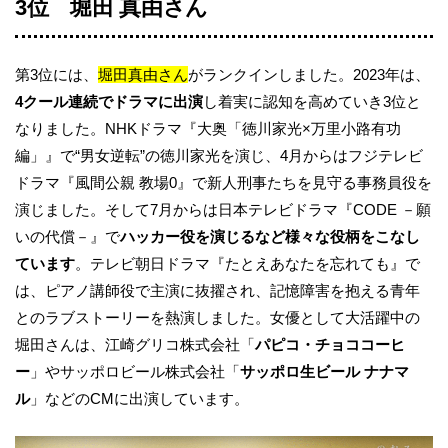
3位 堀田 真由さん
第3位には、
堀田真由
さん
がランクインしました。2023年は、
4クール連続でドラマに出演
し着実に認知を高めていき3位と
なりました。NHKドラマ『大奥「徳川家光×万里小路有功
編」』で“男女逆転”の徳川家光を演じ、4月からはフジテレビ
ドラマ『風間公親 教場0』で新人刑事たちを見守る事務員役を
演じました。そして7月からは日本テレビドラマ『CODE －願
いの代償－』で
ハッカー役を演じるなど様々な役柄をこなし
ています
。テレビ朝日ドラマ『たとえあなたを忘れても』で
は、ピアノ講師役で主演に抜擢され、記憶障害を抱える青年
とのラブストーリーを熱演しました。女優として大活躍中の
堀田さんは、江崎グリコ株式会社「
パピコ・チョココーヒ
ー
」やサッポロビール株式会社「
サッポロ生ビール ナナマ
ル
」などのCMに出演しています。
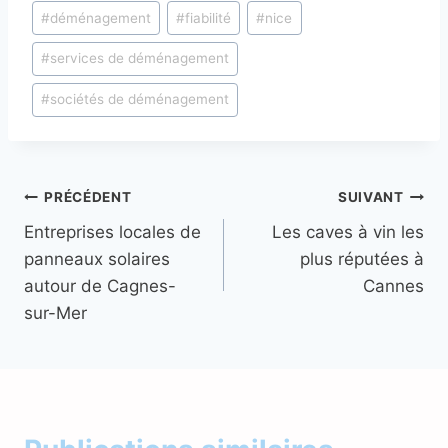
Étiquettes
#
déménagement
#
fiabilité
#
nice
de
#
services de déménagement
la
publication :
#
sociétés de déménagement
Navigation
PRÉCÉDENT
SUIVANT
Entreprises locales de
Les caves à vin les
de
panneaux solaires
plus réputées à
l’article
autour de Cagnes-
Cannes
sur-Mer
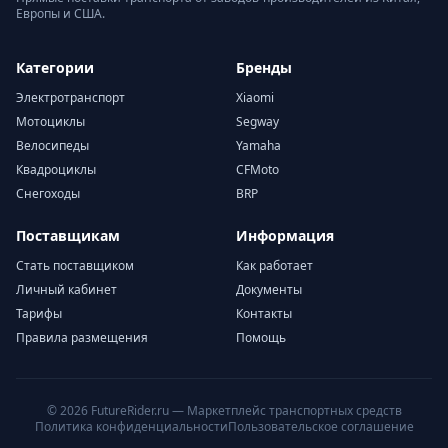
Европы и США.
Категории
Бренды
Электротранспорт
Xiaomi
Мотоциклы
Segway
Велосипеды
Yamaha
Квадроциклы
CFMoto
Снегоходы
BRP
Поставщикам
Информация
Стать поставщиком
Как работает
Личный кабинет
Документы
Тарифы
Контакты
Правила размещения
Помощь
© 2026 FutureRider.ru — Маркетплейс транспортных средств
Политика конфиденциальности
Пользовательское соглашение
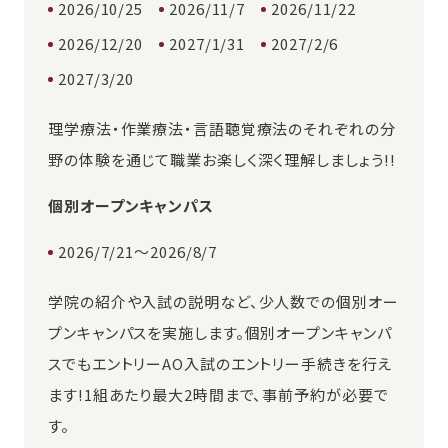
2026/10/25
2026/11/7
2026/11/22
2026/12/20
2027/1/31
2027/2/6
2027/3/20
理学療法・作業療法・言語聴覚療法のそれぞれの分
野の体験を通じて職業お楽しく深く理解しましょう!!
個別オープンキャンパス
2026/7/21～2026/8/7
学院の紹介や入試の説明など、少人数での個別オー
プンキャンパスを実施します。個別オープンキャンパ
スでもエントリーAO入試のエントリー手続きを行え
ます!1組あたり最大2時間まで、事前予約が必要で
す。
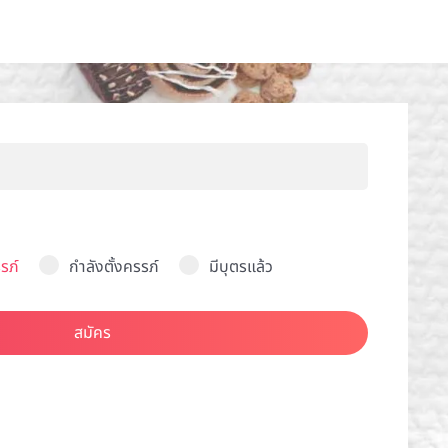
รภ์
กำลังตั้งครรภ์
มีบุตรแล้ว
สมัคร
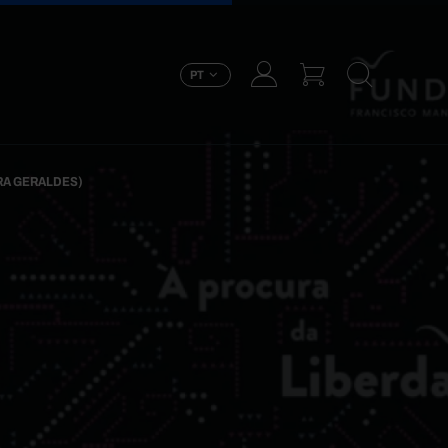
PT
IRA GERALDES)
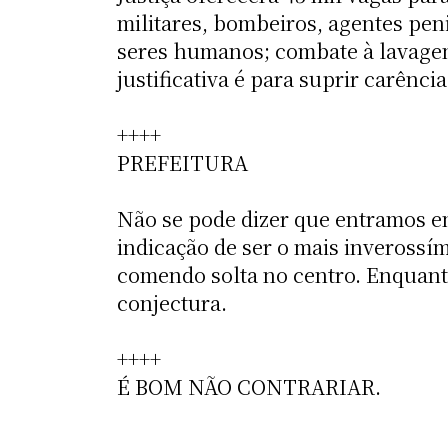
militares, bombeiros, agentes peni
seres humanos; combate à lavagem 
justificativa é para suprir carênc
++++
PREFEITURA
Não se pode dizer que entramos em
indicação de ser o mais inverossí
comendo solta no centro. Enquant
conjectura.
++++
É BOM NÃO CONTRARIAR.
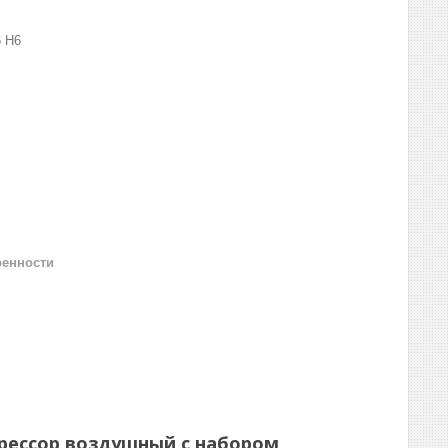
6 Н6
ренности
мпрессор воздушный с набором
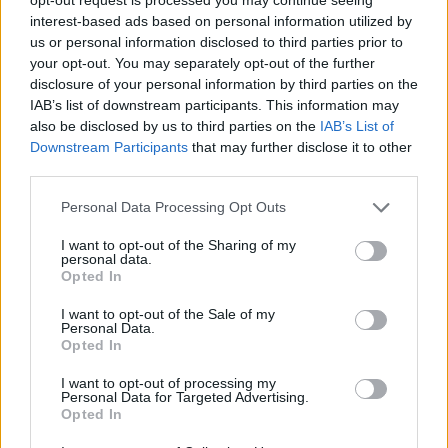
interest-based ads based on personal information utilized by
us or personal information disclosed to third parties prior to
your opt-out. You may separately opt-out of the further
disclosure of your personal information by third parties on the
Πρώτη μέτρηση αντινετρίνων από
IAB’s list of downstream participants. This information may
χρησιμοποιημένο πυρηνικό καύσιμο μετά
also be disclosed by us to third parties on the
IAB’s List of
την απενεργοποίηση αντιδραστήρα
Downstream Participants
that may further disclose it to other
third parties.
ΕΠΙΣΤΉΜΗ
19:00, 06/08/2026
Personal Data Processing Opt Outs
I want to opt-out of the Sharing of my
personal data.
Opted In
I want to opt-out of the Sale of my
Personal Data.
Opted In
I want to opt-out of processing my
Personal Data for Targeted Advertising.
Opted In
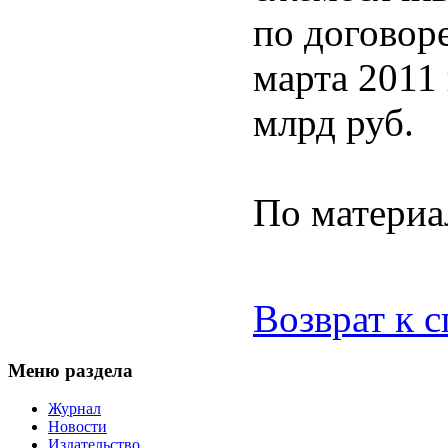
по договор
марта 2011 
млрд руб.
По материа
Возврат к 
Меню раздела
Журнал
Новости
Издательство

■ ■ ■ ■

» **Problem to work on**
In the text of all the entries above, substitute "Opted Out" for each "Opted In" and write the text out again with nothing else changed. Leave the pictures out.

» **Answer**
3位 堀田 真由さん
第3位には、
堀田真由
さん
がランクインしました。2023年は、
4クール連続でドラマに出演
し着実に認知を高めていき3位と
なりました。NHKドラマ『大奥「徳川家光×万里小路有功
編」』で“男女逆転”の徳川家光を演じ、4月からはフジテレビ
ドラマ『風間公親 教場0』で新人刑事たちを見守る事務員役を
演じました。そして7月からは日本テレビドラマ『CODE －願
いの代償－』で
ハッカー役を演じるなど様々な役柄をこなし
ています
。テレビ朝日ドラマ『たとえあなたを忘れても』で
は、ピアノ講師役で主演に抜擢され、記憶障害を抱える青年
とのラブストーリーを熱演しました。女優として大活躍中の
堀田さんは、江崎グリコ株式会社「
パピコ・チョココーヒ
ー
」やサッポロビール株式会社「
サッポロ生ビール ナナマ
ル
」などのCMに出演しています。
Étiquettes
#
déménagement
#
fiabilité
#
nice
de
#
services de déménagement
la
publication :
#
sociétés de déménagement
Navigation
PRÉCÉDENT
SUIVANT
Entreprises locales de
Les caves à vin les
de
panneaux solaires
plus réputées à
l’article
autour de Cagnes-
Cannes
sur-Mer
Европы и США.
Категории
Бренды
Электротранспорт
Xiaomi
Мотоциклы
Segway
Велосипеды
Yamaha
Квадроциклы
CFMoto
Снегоходы
BRP
Поставщикам
Информация
Стать поставщиком
Как работает
Личный кабинет
Документы
Тарифы
Контакты
Правила размещения
Помощь
© 2026 FutureRider.ru — Маркетплейс транспортных средств
Политика конфиденциальности
Пользовательское соглашение
2026/10/25
2026/11/7
2026/11/22
2026/12/20
2027/1/31
2027/2/6
2027/3/20
理学療法・作業療法・言語聴覚療法のそれぞれの分
野の体験を通じて職業お楽しく深く理解しましょう!!
個別オープンキャンパス
2026/7/21～2026/8/7
学院の紹介や入試の説明など、少人数での個別オー
プンキャンパスを実施します。個別オープンキャンパ
スでもエントリーAO入試のエントリー手続きを行え
ます!1組あたり最大2時間まで、事前予約が必要で
す。
รภ์
กำลังตั้งครรภ์
มีบุตรแล้ว
สมัคร
PT
IRA GERALDES)
militares, bombeiros, agentes peni
seres humanos; combate à lavagem 
justificativa é para suprir carênc
++++
PREFEITURA
Não se pode dizer que entramos em
indicação de ser o mais inverossí
comendo solta no centro. Enquant
conjectura.
++++
É BOM NÃO CONTRARIAR.
6 Н6
ренности
мпрессор воздушный с набором
interest-based ads based on personal information utilized by
us or personal information disclosed to third parties prior to
your opt-out. You may separately opt-out of the further
disclosure of your personal information by third parties on the
Πρώτη μέτρηση αντινετρίνων από
IAB’s list of downstream participants. This information may
χρησιμοποιημένο πυρηνικό καύσιμο μετά
also be disclosed by us to third parties on the
IAB’s List of
την απενεργοποίηση αντιδραστήρα
Downstream Participants
that may further disclose it to other
third parties.
ΕΠΙΣΤΉΜΗ
19:00, 06/08/2026
Personal Data Processing Opt Outs
I want to opt-out of the Sharing of my
personal data.
Opted Out
I want to opt-out of the Sale of my
Personal Data.
Opted Out
I want to opt-out of processing my
Personal Data for Targeted Advertising.
Opted Out
по договор
марта 2011 
млрд руб.
По материа
Возврат к 
Меню раздела
Журнал
Новости
Издательство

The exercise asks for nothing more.